** SELECTED TEXT **
• • • • •

Once a user enables Access Analyzer, we use stratified predicate abstraction to analyze the policies and generate findings showing which users outside the zone of trust have access to resources. We had to shift from a mode where Zelkova can answer “any access query” to Zelkova can enumerate “who has access to what”. This brings to attention the permissions that could lead to unintended access of data. While this idea seems simple in hindsight, it took us a couple of years to figure out the right abstraction for the domain. It can be used by all AWS users. They did not need to be experts in the area of formal methods or even have deep understanding of how access control in the cloud worked.

Fig. 4.
figure 4

Interface that presents Access Analyzer findings to users.

Each finding includes details about the resource, the external entity with access to it, and the permissions granted so that the user can take appropriate action. We present example findings in Fig. 4. Note these findings are not presented as SMT-lib formulas but rather in the domain that the user expects—AWS access control constructs. These map to the findings presented in the previous section for Fig. 1. Users can view the details included in the finding to determine whether the access is intentional or a potential risk that the user should resolve.

Most automated reasoning tools are run as a one-off: prove something, and then move on to the next challenge. In the cloud environment this was not the case. Doing the analysis once was not sufficient in our domain. We had to design a means to continuously monitor the environment and changes to access control policies within the zone of trust and update the findings based on that. To that end, Access Analyzer analyzes these policies if a user adds a new policy, or changes an existing policy, and either generates new findings, or removes findings, or updates the existing findings. Access Analyzer also analyzes all policies periodically, to ensure that in a rare case, if a change event to the policy is missed by the system, it is still able to keep the findings updated. The ease of enablement, just-in-time analysis on updates, and periodic analysis across all policies are the key factors in getting us to a billion queries daily.

Fig. 5.
figure 5

Comparing the runtime for solving SMT queries generated by Zelkova by CVC4 and the different cvc5 versions (a) CVC4 vs. cvc5 version 0.0.4, (b) CVC4 vs. cvc5 version 0.0.7. Comparing the runtimes of winner take all in the portfolio solver of Zelkova with: (c) a portfolio solver consisting of Z3 sequence string solver, Z3 automata solver, and cvc5 version 0.0.4 (d) a portfolio solver consisting of Z3 sequence string solver, Z3 automata solver, and cvc5 version 0.0.7. Evaluating the performance of the latest cvc5 version 1.0.0 with its older versions (e) cvc5 version 0.0.4 and (f) cvc5 version 0.0.7

4 SMT Solving at Cloud Scale

Every query matters

The use of SMT solving in AWS features and services means that millions of users are relying on the correctness and timeliness of the underlying solvers for the security of their cloud infrastructure. The challenges around correctness and timeliness in solver queries have been well studied in the automated reasoning community, but they have been treated as independent features. Today, we are generating a billion SMT queries every day to support various use cases across a wide variety of AWS services. We have discovered an intricate dependency between correctness and timeliness that manifests at this scale.

4.1 Monotonicity in Runtimes Across Solver Versions

Zelkova uses a portfolio solver to discharge its queries. When given a query, Zelkova invokes multiple solvers in the backend and uses the results from the solver that returns first, in a winner takes all strategy [6]. The portfolio approach allows us to leverage the diversity amongst solvers. One of our goals is to leverage the latest advancements in the SMT solver community. SMT solver researchers and developers are fixing issues, making improvements to existing features, adding new theories, adding features such as generation of proofs, and making other performance improvements. Before deploying a new version of the solver within the production environment, we perform extensive offline testing and benchmarking to gain confidence in the correctness of the answers, performance of the queries, and ensure there are no regressions.

• • • • •

** RECORDS PROVIDED **
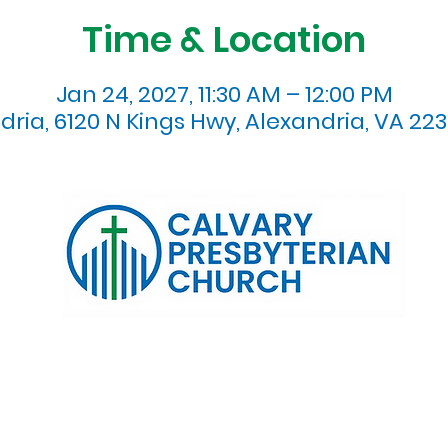
Time & Location
Jan 24, 2027, 11:30 AM – 12:00 PM
dria, 6120 N Kings Hwy, Alexandria, VA 223
120 N. Kings Highway Alexandria, VA 22303 | Email:
info@calv
0:00 AM | Coffee/ Fellowship: 11:00 AM - 11:30 AM | Sermon Talk
erms & Conditions
Privacy Policy
Accessibility Stat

• • • • •

** ACTIVITY LIST **
1/ According to the Zelkova passage, what strategy does Zelkova's portfolio solver use to decide which result to keep?
2/ What kinds of work does the Zelkova passage say SMT solver researchers and developers are doing? List every one it names.
3/ Carry on writing the Zelkova passage, beginning after its last sentence.

** WRITTEN ANSWERS **
1/ A winner takes all strategy: it uses the result from the solver that returns first.

2/ Fixing issues; making improvements to existing features; adding new theories; adding features such as generation of proofs; making other performance improvements.

3/
While striving for correctness and timeliness, one of the challenges we face is that new solver versions are not monotonically better in their performance than their previous version. A solution that works well in the cloud setting is a massive portfolio, sometimes even containing older versions of the same solver. This presents two issues. One, when we discover a bug in an older version of the solver, we need to patch this old version. This creates an operational burden of maintaining many different versions of the different solvers. Two, when the number of solvers increases, we need to ensure that each solver provides a correct result. Checking the correctness of queries that result in SAT is straightforward, but SMT solvers need to provide proof for the UNSAT queries. The proof generation and checking needs to be timely as well.

In the Zelkova portfolio solver [6], we use CVC4, and our original goal was to replace CVC4 with the then latest version of cvc5 (version 0.0.4)Footnote 1. We wanted to leverage the proof checking capabilities of cvc5 to ensure the correctness of UNSAT queries [11]. To check the timeliness requirements, we ran experiments across our benchmarks, comparing the results of CVC4 to those of cvc5 (version 0.0.4). The results across a representative set of queries are shown in Fig. 5(a). In the graph we have approximately 15,000 SMT queries that are generated by Zelkova; we select a distribution of queries that are solved between 1 s and 30 s, after which the solver process is killed and a timeout is reported. Some queries that are not solved by CVC4 within the time bound of 30 s are now being solved by cvc5 (version 0.0.4), as seen by the points in the graph along the y-axis on the extreme right. However, cvc5 (version 0.0.4) times out on some queries that are solved by CVC4, as seen by the points on the top of the graph.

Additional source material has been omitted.